Di antara kontak yang divaksinasi dan terinfeksi varian Delta, rata-rata memiliki lama waktu sejak vaksinasi 101 hari. Sedangkan mereka yang telah divaksin sejak 64 hari, tidak terinfeksi, kata para peneliti.
Ini menunjukkan bahwa risiko infeksi meningkat dalam waktu tiga bulan setelah menerima dosis vaksin kedua, kemungkinan karena berkurangnya kekebalan protektif, kata mereka.
Para penulis menunjukkan memudarnya vaksin sebagai bukti penting bagi semua orang yang memenuhi syarat untuk menerima suntikan booster (penguat, atau dosis ketiga).
Sementara itu, analisa lintasan viral load harian juga dilakukan pada sebanyak 133 peserta. Sebanyak 49 di antaranya memiliki varian pra-Alpha dan tidak divaksinasi, 39 memiliki Alpha dan tidak divaksinasi, 29 memiliki Delta dan divaksinasi lengkap, dan 16 memiliki Delta dan tidak divaksinasi.
Studi tersebut menemukan bahwa viral load menurun lebih cepat di antara orang yang divaksinasi dan terinfeksi varian Delta dibandingkan dengan orang yang tidak divaksinasi dengan Delta, Alpha, atau pra-Alpha.
Namun, penulis mencatat bahwa orang yang divaksinasi tidak menunjukkan viral load puncak yang lebih rendah daripada orang yang tidak divaksinasi.
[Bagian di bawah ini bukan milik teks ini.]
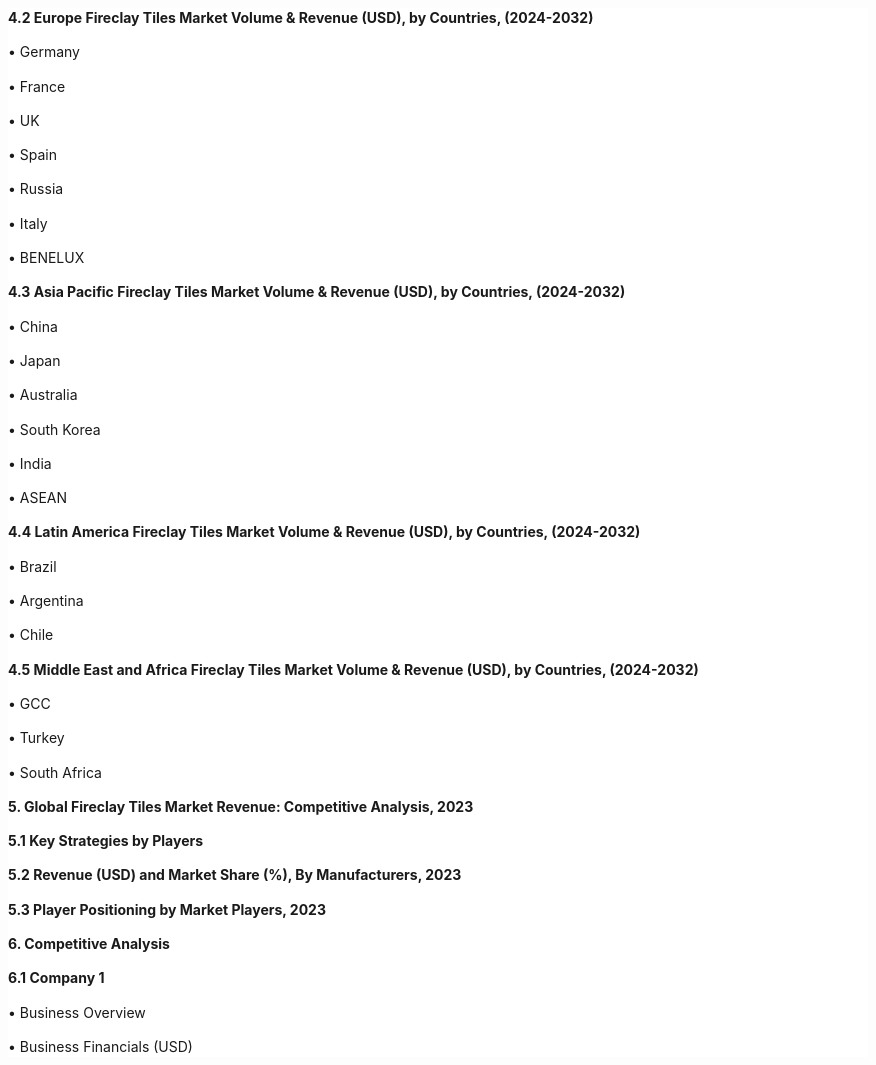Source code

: <strong>4.2 Europe Fireclay Tiles Market Volume &amp; Revenue (USD), by Countries, (2024-2032)</strong>

• Germany

• France

• UK

• Spain

• Russia

• Italy

• BENELUX

<strong>4.3 Asia Pacific Fireclay Tiles Market Volume &amp; Revenue (USD), by Countries, (2024-2032)</strong>

• China

• Japan

• Australia

• South Korea

• India

• ASEAN

<strong>4.4 Latin America Fireclay Tiles Market Volume &amp; Revenue (USD), by Countries, (2024-2032)</strong>

• Brazil

• Argentina

• Chile

<strong>4.5 Middle East and Africa Fireclay Tiles Market Volume &amp; Revenue (USD), by Countries, (2024-2032)</strong>

• GCC

• Turkey

• South Africa

<strong>5. Global Fireclay Tiles Market Revenue: Competitive Analysis, 2023</strong>

<strong>5.1 Key Strategies by Players</strong>

<strong>5.2 Revenue (USD) and Market Share (%), By Manufacturers, 2023</strong>

<strong>5.3 Player Positioning by Market Players, 2023</strong>

<strong>6. Competitive Analysis</strong>

<strong>6.1 Company 1</strong>

• Business Overview

• Business Financials (USD)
Hal ini menjelaskan mengapa varian Delta masih dapat menyebar meskipun di kalangan orang yang divaksinasi, karena fase viral load puncak merupakan saat yang paling menular.
“Memahami sejauh mana orang yang divaksinasi dapat menularkan varian Delta kepada orang lain adalah prioritas kesehatan masyarakat,” kata Anika Singanayagam, salah satu penulis utama studi tersebut.
“Dengan melakukan pengambilan sampel berulang dan sering dari kontak kasus COVID-19, kami menemukan bahwa orang yang divaksinasi dapat tertular dan menularkan infeksi di dalam rumah, termasuk ke anggota keluarga di rumah yang divaksinasi,” jelas Singanayagam.
Temuan juga menunjukkan bahwa langkah-langkah kesehatan masyarakat dan sosial yang berkelanjutan untuk mengekang penularan seperti pemakaian masker kesehatan, menjaga jarak sosial, dan pengujian tetap penting, bahkan pada individu yang divaksinasi.
Para penulis mengakui beberapa keterbatasan penelitian mereka. Karena sifat pengujian komunitas berbasis gejala di Inggris, hanya kontak kasus indeks gejala yang direkrut, kata para peneliti.